*WHAT YOU HAVE TO DO*.
All lines from the one containing "9,5 | 12,3 |" through the final line of the listing below are to be retyped exactly; nothing else goes in the result.

*INPUT FOR THIS TASK*.
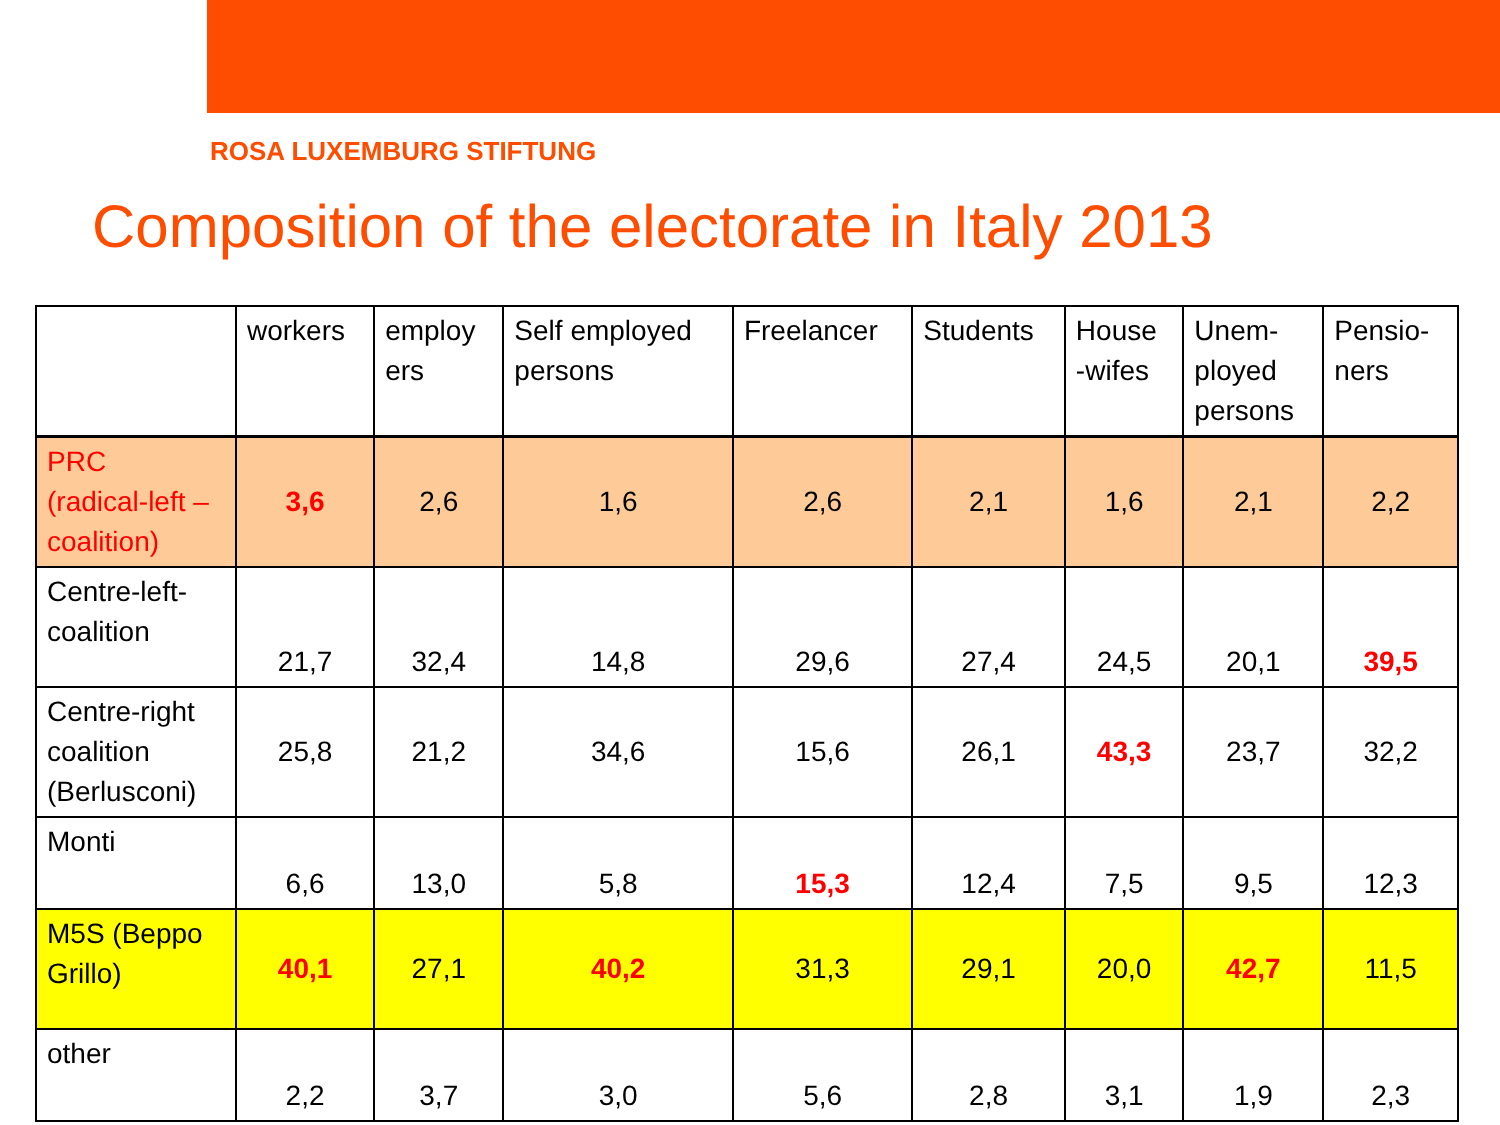ROSA LUXEMBURG STIFTUNG
Composition of the electorate in Italy 2013
| | workers | employ ers | Self employed persons | Freelancer | Students | House -wifes | Unem- ployed persons | Pensio- ners |
| --- | --- | --- | --- | --- | --- | --- | --- | --- |
| PRC (radical-left – coalition) | 3,6 | 2,6 | 1,6 | 2,6 | 2,1 | 1,6 | 2,1 | 2,2 |
| Centre-left- coalition | 21,7 | 32,4 | 14,8 | 29,6 | 27,4 | 24,5 | 20,1 | 39,5 |
| Centre-right coalition (Berlusconi) | 25,8 | 21,2 | 34,6 | 15,6 | 26,1 | 43,3 | 23,7 | 32,2 |
| Monti | 6,6 | 13,0 | 5,8 | 15,3 | 12,4 | 7,5 | 9,5 | 12,3 |
| M5S (Beppo Grillo) | 40,1 | 27,1 | 40,2 | 31,3 | 29,1 | 20,0 | 42,7 | 11,5 |
| other | 2,2 | 3,7 | 3,0 | 5,6 | 2,8 | 3,1 | 1,9 | 2,3 |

*SOLUTION TO THIS TASK*.
| Monti | 6,6 | 13,0 | 5,8 | 15,3 | 12,4 | 7,5 | 9,5 | 12,3 |
| M5S (Beppo Grillo) | 40,1 | 27,1 | 40,2 | 31,3 | 29,1 | 20,0 | 42,7 | 11,5 |
| other | 2,2 | 3,7 | 3,0 | 5,6 | 2,8 | 3,1 | 1,9 | 2,3 |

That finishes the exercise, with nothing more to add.